The bank opened its new head office at 14 Boulevard Royal in 1994. In 1999, Banque de Luxembourg launched Fund-Market S.A., an independent fund adviser. Fund-Market's products and services were integrated into the Bank's offer in 2010.

In 2002, the Crédit Mutuel-owned CIC purchased Deutsche Bank's 29 percent stake in the Banque de Luxembourg and became its sole owner. In 2005, the creation of Banque de Luxembourg Fund Research & Asset Management (BL FR&AM) brought together the bank's investment analytical and management expertise. In 2010, Banque de Luxembourg opened two branches in Belgium, aiming to meet the needs of clients from the Belgian province of Luxembourg.

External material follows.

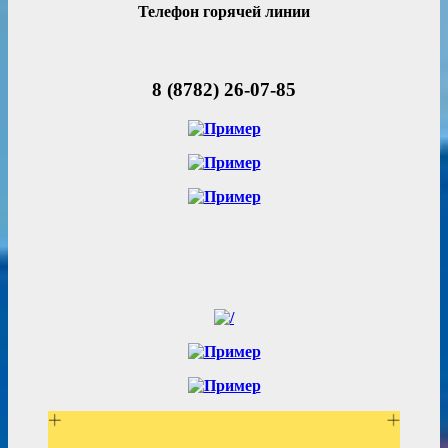
Телефон горячей линии
8 (8782) 26-07-85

== Shareholder structure ==
Banque de Luxembourg is a wholly owned subsidiary of CIC, itself 93 percent-owned by the Banque Fédérative du Crédit Mutuel (BFCM), a central entity of the bancassurance group Crédit Mutuel Alliance Fédérale.

== Branches ==

Banque de Luxembourg from the Boulevard Royal

Designed by Bernardo Fort-Brescia, from the architectural practice Arquitectonica in Miami, the bank's head office was inaugurated in 1994. An extension was completed in 2011. The building houses the Bank's Luxembourg-based sales teams. The support and back office teams are located at the administrative headquarters in Howald.

In Belgium, the bank's two private banking centers in Brussels and in Ghent provide fully fledged private banking services to wealthy local residents.